» **Instructions to follow**: All lines from the opening of the data to the line containing "teacup: none [597,1013,685,1072]" must be returned unchanged, and only those lines.

━━━━━━━━

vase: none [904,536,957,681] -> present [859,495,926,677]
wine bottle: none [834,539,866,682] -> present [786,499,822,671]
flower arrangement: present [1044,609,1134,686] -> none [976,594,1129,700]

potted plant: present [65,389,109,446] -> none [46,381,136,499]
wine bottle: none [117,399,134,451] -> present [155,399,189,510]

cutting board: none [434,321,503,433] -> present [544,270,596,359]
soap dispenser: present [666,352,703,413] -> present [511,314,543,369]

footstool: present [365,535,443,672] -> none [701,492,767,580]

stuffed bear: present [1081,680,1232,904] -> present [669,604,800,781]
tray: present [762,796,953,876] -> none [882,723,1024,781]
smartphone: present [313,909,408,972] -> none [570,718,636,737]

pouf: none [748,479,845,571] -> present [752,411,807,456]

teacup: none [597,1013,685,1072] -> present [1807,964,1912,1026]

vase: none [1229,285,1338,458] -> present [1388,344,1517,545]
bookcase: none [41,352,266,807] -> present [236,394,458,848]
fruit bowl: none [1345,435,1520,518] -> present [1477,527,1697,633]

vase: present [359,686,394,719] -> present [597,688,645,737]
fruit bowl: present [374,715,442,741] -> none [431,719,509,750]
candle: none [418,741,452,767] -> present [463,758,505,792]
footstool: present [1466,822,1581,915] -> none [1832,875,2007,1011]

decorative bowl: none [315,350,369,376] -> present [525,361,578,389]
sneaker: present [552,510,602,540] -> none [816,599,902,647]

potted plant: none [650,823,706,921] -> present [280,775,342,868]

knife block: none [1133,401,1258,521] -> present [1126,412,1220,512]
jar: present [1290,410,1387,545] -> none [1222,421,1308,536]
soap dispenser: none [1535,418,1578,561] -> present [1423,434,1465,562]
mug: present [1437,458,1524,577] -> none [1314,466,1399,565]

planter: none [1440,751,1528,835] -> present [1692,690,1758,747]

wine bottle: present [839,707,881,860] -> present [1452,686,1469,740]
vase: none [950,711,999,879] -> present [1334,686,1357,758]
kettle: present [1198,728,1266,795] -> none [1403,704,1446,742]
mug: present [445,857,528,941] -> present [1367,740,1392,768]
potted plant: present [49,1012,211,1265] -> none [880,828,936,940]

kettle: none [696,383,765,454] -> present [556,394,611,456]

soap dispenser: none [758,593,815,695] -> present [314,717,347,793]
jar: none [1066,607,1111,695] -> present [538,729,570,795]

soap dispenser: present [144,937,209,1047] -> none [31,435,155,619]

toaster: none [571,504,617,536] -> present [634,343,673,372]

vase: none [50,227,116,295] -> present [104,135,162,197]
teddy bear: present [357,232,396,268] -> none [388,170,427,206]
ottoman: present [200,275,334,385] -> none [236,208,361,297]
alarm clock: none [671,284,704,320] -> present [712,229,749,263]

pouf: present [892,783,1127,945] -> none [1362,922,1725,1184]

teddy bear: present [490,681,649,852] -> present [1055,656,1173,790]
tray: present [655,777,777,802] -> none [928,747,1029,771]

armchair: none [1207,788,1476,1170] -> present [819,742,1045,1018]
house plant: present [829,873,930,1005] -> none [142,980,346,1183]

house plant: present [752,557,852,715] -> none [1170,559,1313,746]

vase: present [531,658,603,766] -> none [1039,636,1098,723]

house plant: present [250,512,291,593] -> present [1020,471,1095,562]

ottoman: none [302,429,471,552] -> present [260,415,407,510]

━━━━━━━━

» **Problem solution**:
vase: none [904,536,957,681] -> present [859,495,926,677]
wine bottle: none [834,539,866,682] -> present [786,499,822,671]
flower arrangement: present [1044,609,1134,686] -> none [976,594,1129,700]

potted plant: present [65,389,109,446] -> none [46,381,136,499]
wine bottle: none [117,399,134,451] -> present [155,399,189,510]

cutting board: none [434,321,503,433] -> present [544,270,596,359]
soap dispenser: present [666,352,703,413] -> present [511,314,543,369]

footstool: present [365,535,443,672] -> none [701,492,767,580]

stuffed bear: present [1081,680,1232,904] -> present [669,604,800,781]
tray: present [762,796,953,876] -> none [882,723,1024,781]
smartphone: present [313,909,408,972] -> none [570,718,636,737]

pouf: none [748,479,845,571] -> present [752,411,807,456]

teacup: none [597,1013,685,1072] -> present [1807,964,1912,1026]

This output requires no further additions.